Q. My wife made a claim on her BUPA health insurance policy in January, for her hospitalisation in April last year. She was in hospital for six nights, so under the terms of our policy she is entitled to £200 per night: £1,200. This claim has still not been honoured and the eight week window for BUPA to resolve our formal complaint has passed, without the matter being resolved. We have now received an email asking us to allow BUPA a further two weeks to consider this. We do not want to consent to this when it is a simple claim. We did submit the claim late, because we only realised that the policy provided this cover in December when I fell ill. We have had a long correspondence with BUPA regarding the claim, which suggests that BUPA is very confused, and at one point BUPA said the claim had been declined. We have provided all the necessary documentary evidence. Considering we pay over £1,000 a year for this policy, this is very bad service. SC, by email.
A. BUPA has now paid your claim in full. A spokeswoman for BUPA Global said: “We are very sorry about the poor experience that [the reader and his wife] encountered while making their claim. In this case it appears that our customer service has fallen below the standard that they and all of our customers deserve. We would like to apologise to [the reader and his wife] for the inconvenience this has caused.
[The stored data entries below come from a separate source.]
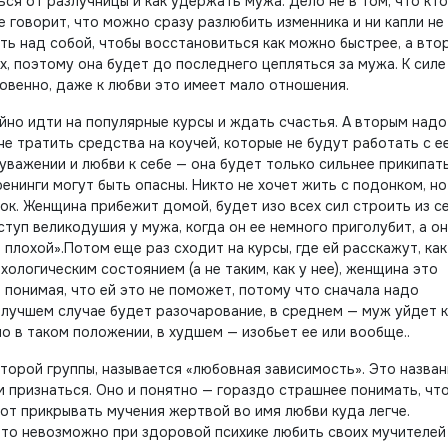
ься от разлучницы и как удержать мужа. Дело не в том, что кт
 говорит, что можно сразу разлюбить изменника и ни капли не
ь над собой, чтобы восстановиться как можно быстрее, а вто
, поэтому она будет до последнего цепляться за мужа. К силе
ровенно, даже к любви это имеет мало отношения.
ойно идти на популярные курсы и ждать счастья. А вторым надо
не тратить средства на коучей, которые не будут работать с е
уважении и любви к себе — она будет только сильнее прикипать
енинги могут быть опасны. Никто не хочет жить с подонком, но
ок. Женщина прибежит домой, будет изо всех сил строить из с
туп великодушия у мужа, когда он ее немного приголубит, а о
 плохой».Потом еще раз сходит на курсы, где ей расскажут, как
логическим состоянием (а не таким, как у нее), женщина это
 понимая, что ей это не поможет, потому что сначала надо
 лучшем случае будет разочарование, в среднем — муж уйдет к
о в таком положении, в худшем — изобьет ее или вообще..
торой группы, называется «любовная зависимость». Это назван
ом признаться. Оно и понятно — гораздо страшнее понимать, чт
вот прикрывать мучения жертвой во имя любви куда легче.
что невозможно при здоровой психике любить своих мучителей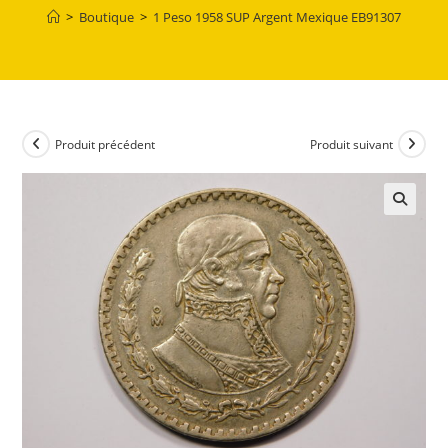
>
Boutique
>
1 Peso 1958 SUP Argent Mexique EB91307
Produit précédent
Produit suivant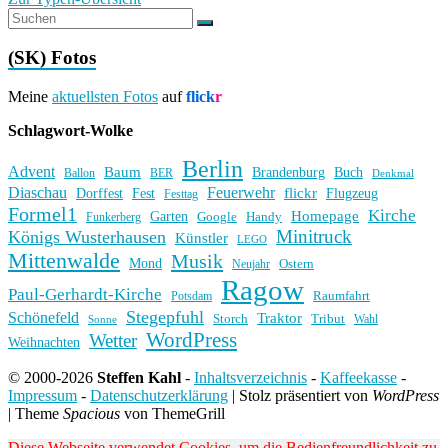
(SK) Fotos
Meine
aktuellsten Fotos
auf
flick
r
Schlagwort-Wolke
Berlin
Advent
Baum
Brandenburg
Buch
BER
Ballon
Denkmal
Diaschau
Feuerwehr
flickr
Dorffest
Fest
Flugzeug
Festtag
Formel1
Kirche
Homepage
Garten
Handy
Funkerberg
Google
Minitruck
Königs Wusterhausen
Künstler
LEGO
Mittenwalde
Musik
Mond
Ostern
Neujahr
Ragow
Paul-Gerhardt-Kirche
Raumfahrt
Potsdam
Stegepfuhl
Schönefeld
Traktor
Storch
Tribut
Wahl
Sonne
WordPress
Wetter
Weihnachten
© 2000-2026
Steffen Kahl
-
Inhaltsverzeichnis
-
Kaffeekasse
-
Impressum
-
Datenschutzerklärung
|
Stolz präsentiert von
WordPress
|
Theme
Spacious
von ThemeGrill
Diese Webseite verwendet Cookies, um die Bedienfreundlichkeit zu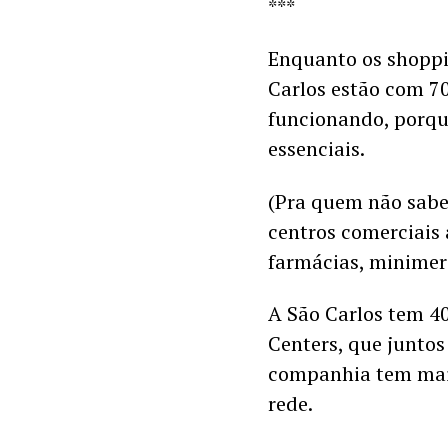
***
Enquanto os shoppin
Carlos estão com 70
funcionando, porqu
essenciais.
(Pra quem não sabe,
centros comerciais
farmácias, minimerc
A São Carlos tem 40
Centers, que juntos
companhia tem mais
rede.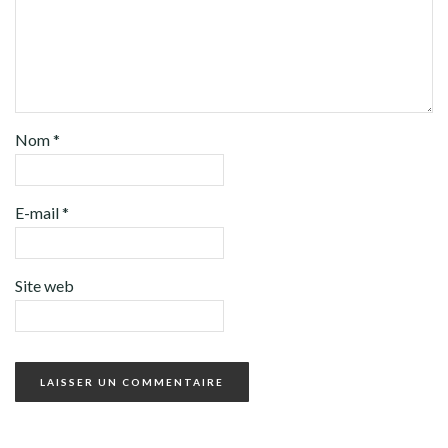
Nom
*
E-mail
*
Site web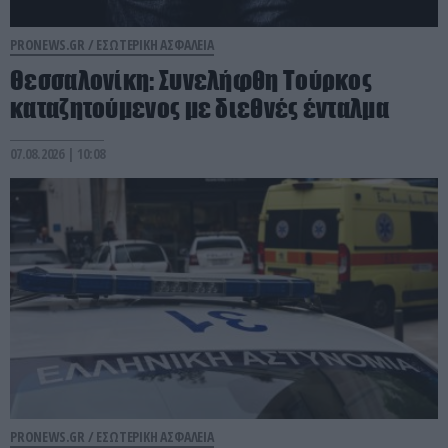
PRONEWS.GR /
ΕΣΩΤΕΡΙΚΗ ΑΣΦΑΛΕΙΑ
Θεσσαλονίκη: Συνελήφθη Τούρκος
καταζητούμενος με διεθνές ένταλμα
07.08.2026 | 10:08
PRONEWS.GR /
ΕΣΩΤΕΡΙΚΗ ΑΣΦΑΛΕΙΑ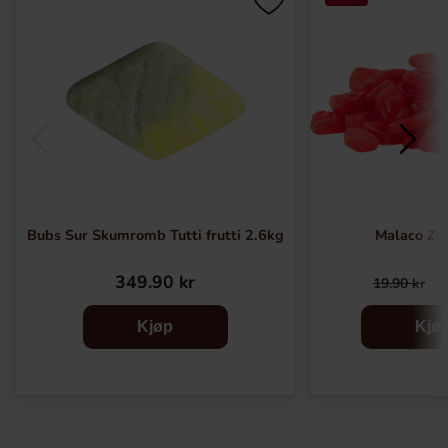
Bubs Sur Skumromb Tutti frutti 2.6kg
Malaco Zo
349.90 kr
7
19.90 kr
Kjøp
Kjø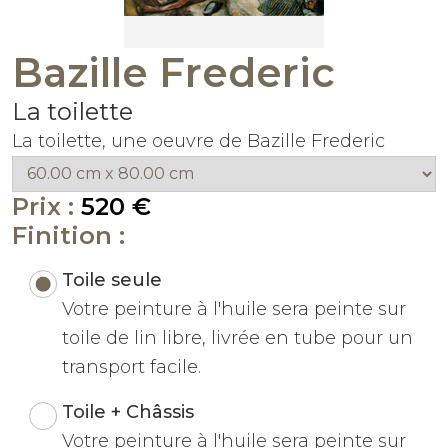
Bazille Frederic
La toilette
La toilette, une oeuvre de Bazille Frederic
Prix :
520 €
Finition :
Toile seule
Votre peinture à l'huile sera peinte sur
toile de lin libre, livrée en tube pour un
transport facile.
Toile + Châssis
Votre peinture à l'huile sera peinte sur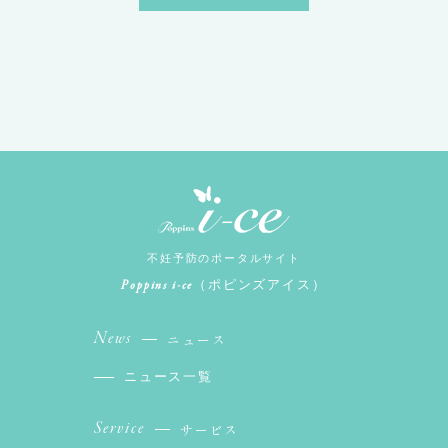
不妊予防のポータルサイト
Poppins i-ce
（ポピンズアイス）
News
ニュース
ニュース一覧
Service
サービス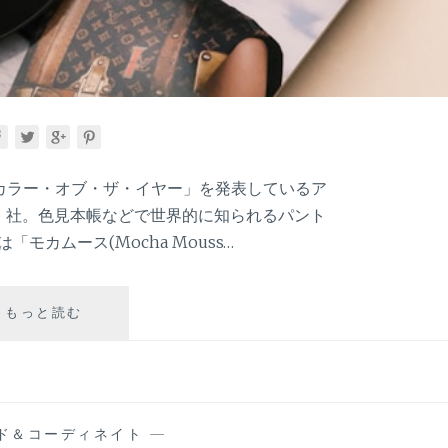
カラー・オブ・ザ・イヤー」を発表しているア
ン）社。色見本帳などで世界的に知られるパント
モカムース(Mocha Mouss…
2025
もっと読む
年
ト
レ
ン
ド
ド＆コーディネイト
—
カ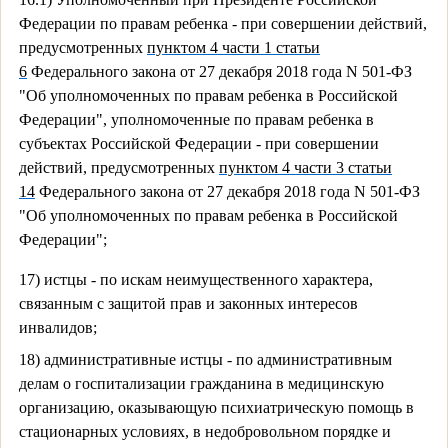
Федерации по правам ребенка - при совершении действий,
предусмотренных
пунктом 4 части 1 статьи
6
Федерального закона от 27 декабря 2018 года N 501-ФЗ
"Об уполномоченных по правам ребенка в Российской
Федерации", уполномоченные по правам ребенка в
субъектах Российской Федерации - при совершении
действий, предусмотренных
пунктом 4
части 3 статьи
14
Федерального закона от 27 декабря 2018 года N 501-ФЗ
"Об уполномоченных по правам ребенка в Российской
Федерации";
17) истцы - по искам неимущественного характера,
связанным с защитой прав и законных интересов
инвалидов;
18) административные истцы - по административным
делам о госпитализации гражданина в медицинскую
организацию, оказывающую психиатрическую помощь в
стационарных условиях, в недобровольном порядке и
We have now paid the claim in full and offered a gesture of goodwill for the lapse in customer service that they received.”
Q. I am a freelance writer and I have written some articles for the website Ghostbloggers.net. I am owed about $450, which is a month’s rent for me. I have tried for months. They used to pay me promptly, which makes me wonder what has happened. Can you help me get my payment? RT, by email.
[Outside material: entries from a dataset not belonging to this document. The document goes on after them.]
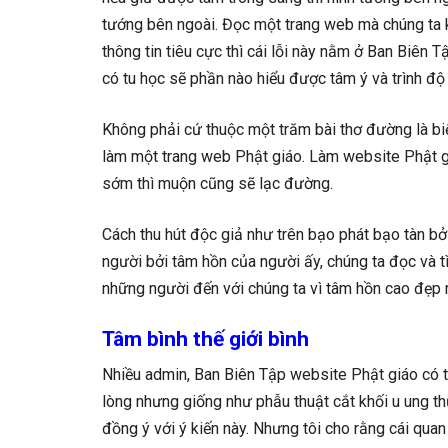
tướng bên ngoài. Đọc một trang web mà chúng ta 
thông tin tiêu cực thì cái lỗi này nằm ở Ban Biên 
có tu học sẽ phần nào hiểu được tâm ý và trình độ
Không phải cứ thuộc một trăm bài thơ đường là biế
làm một trang web Phật giáo. Làm website Phật gi
sớm thì muộn cũng sẽ lạc đường.
Cách thu hút độc giả như trên bạo phát bạo tàn b
người bởi tâm hồn của người ấy, chúng ta đọc và t
những người đến với chúng ta vì tâm hồn cao đẹp 
Tâm bình thế giới bình
Nhiều admin, Ban Biên Tập website Phật giáo có tra
lòng nhưng giống như phẫu thuật cắt khối u ung th
đồng ý với ý kiến này. Nhưng tôi cho rằng cái quan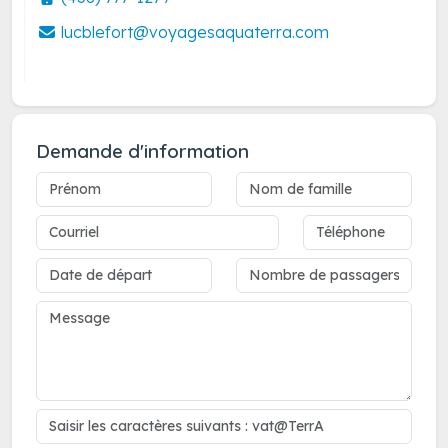
lucblefort@voyagesaquaterra.com
Demande d'information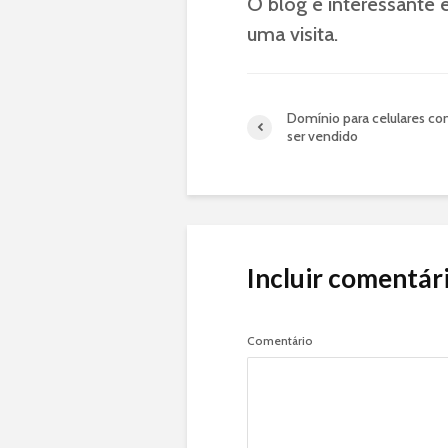
O blog é interessante 
uma visita.
Domínio para celulares c
ser vendido
Incluir comentár
Comentário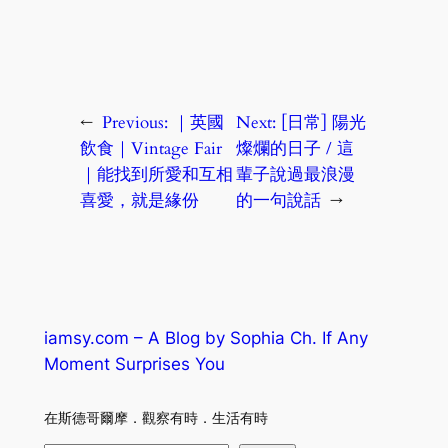
←
Previous:
｜英國
Next:
[日常] 陽光
飲食｜Vintage Fair
燦爛的日子 / 這
｜能找到所愛和互相
輩子說過最浪漫
喜愛，就是緣份
的一句說話
→
iamsy.com – A Blog by Sophia Ch. If Any
Moment Surprises You
在斯德哥爾摩．觀察有時．生活有時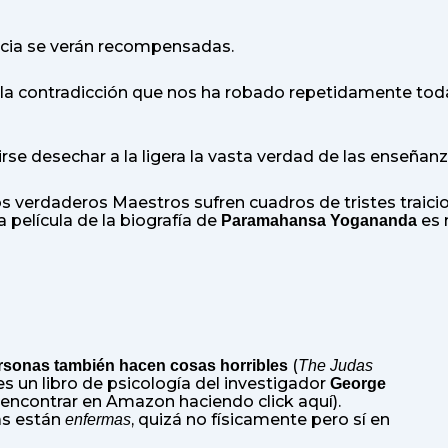
ancia se verán recompensadas.
a la contradicción que nos ha robado repetidamente tod
e desechar a la ligera la vasta verdad de las enseñanz
s verdaderos Maestros sufren cuadros de tristes traici
película de la biografía de
es 
Paramahansa Yogananda
(
rsonas también hacen cosas horribles
The Judas
 es un libro de psicología del investigador
George
encontrar en Amazon haciendo click aquí
).
as están
, quizá no físicamente pero sí en
enfermas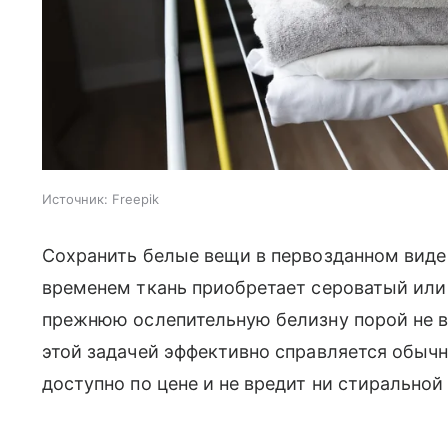
Источник:
Freepik
Сохранить белые вещи в первозданном виде н
временем ткань приобретает сероватый или
прежнюю ослепительную белизну порой не в 
этой задачей эффективно справляется обыч
доступно по цене и не вредит ни стиральной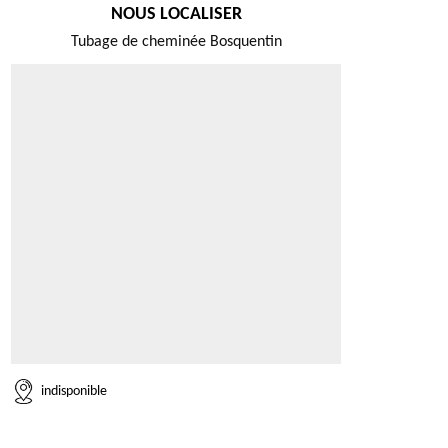
NOUS LOCALISER
Tubage de cheminée Bosquentin
indisponible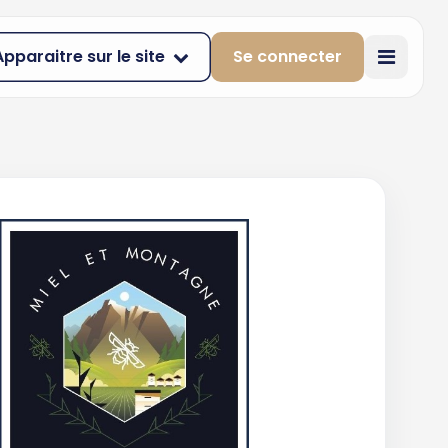
Apparaitre sur le site
Se connecter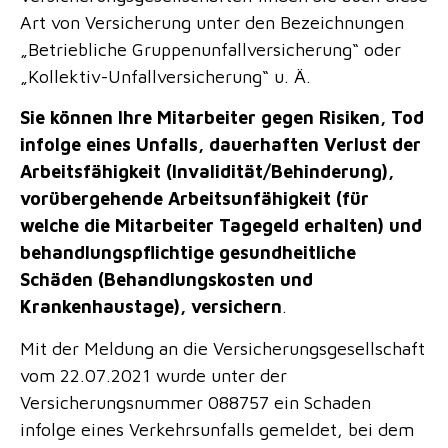
Art von Versicherung unter den Bezeichnungen
„Betriebliche Gruppenunfallversicherung“ oder
„Kollektiv-Unfallversicherung“ u. Ä.
Sie können Ihre Mitarbeiter gegen Risiken, Tod
infolge eines Unfalls, dauerhaften Verlust der
Arbeitsfähigkeit (Invalidität/Behinderung),
vorübergehende Arbeitsunfähigkeit (für
welche die Mitarbeiter Tagegeld erhalten) und
behandlungspflichtige gesundheitliche
Schäden (Behandlungskosten und
Krankenhaustage), versichern
.
Mit der Meldung an die Versicherungsgesellschaft
vom 22.07.2021 wurde unter der
Versicherungsnummer 088757 ein Schaden
infolge eines Verkehrsunfalls gemeldet, bei dem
A. The only contact details on the website are to send messages through the website itself or via Twitter. But our messages via both channels have not received replies. What is more, an online search reveals complaints from other writers who have not been paid for published work. Without an address it will be difficult to take legal action to recover the debt – and as the website is US-based, any legal action will not be simple. You may be best to accept that you have lost the money and avoid the business in future.
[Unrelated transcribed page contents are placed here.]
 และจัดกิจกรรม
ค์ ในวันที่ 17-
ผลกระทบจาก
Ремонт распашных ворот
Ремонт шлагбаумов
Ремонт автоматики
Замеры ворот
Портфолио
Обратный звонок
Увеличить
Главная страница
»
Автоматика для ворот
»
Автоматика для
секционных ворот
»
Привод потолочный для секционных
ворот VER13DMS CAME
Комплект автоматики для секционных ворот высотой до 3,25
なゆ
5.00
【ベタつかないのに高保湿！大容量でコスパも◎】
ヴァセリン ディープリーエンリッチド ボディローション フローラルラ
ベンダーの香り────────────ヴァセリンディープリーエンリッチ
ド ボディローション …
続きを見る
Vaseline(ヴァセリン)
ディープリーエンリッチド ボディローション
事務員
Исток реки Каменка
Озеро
Q. I am at my wits end in dealing with Carphone Warehouse. I went into one of its stores at the beginning of December as my phone had broken. I was told that instead of having it fixed for £60, they could upgrade it for £80. To do this I had to change the account information from my mum’s name to mine. I phoned Carphone Warehouse when I got home and changed the account payment details. The new arrangements were confirmed by Carphone Warehouse, which said the £80 would come out of my bank at the end of the month with my first bill. But instead, £120 was debited in addition to my bill. I phoned Carphone Warehouse to be told that I needed to go into store. I went into a different Carphone Warehouse store and was told that I had been charged the correct amount as I had cancelled my old contract and not upgraded. As I had done what Carphone Warehouse told me to do, I was appalled. This store then rang the manager of the branch where I bought the phone, who said he remembered me, despite not seeing me and it being a month previous, and that I fully understood how much I would be charged. He was wrong and I do not believe that he could have remembered me. I then wrote an email, which got no reply. I phoned repeatedly, with promises that my complaint would be escalated and calls returned, but this did not happen. I no longer want to continue my contract with Carphone Warehouse, but have no way of getting out of it. I want at least a refund of the additional £40 I was charged. BT, London.
A. Carphone Warehouse tells us that you have now been refunded the additional £40. It adds that if you still want to cancel the contract you need to directly contact O2 to arrange this.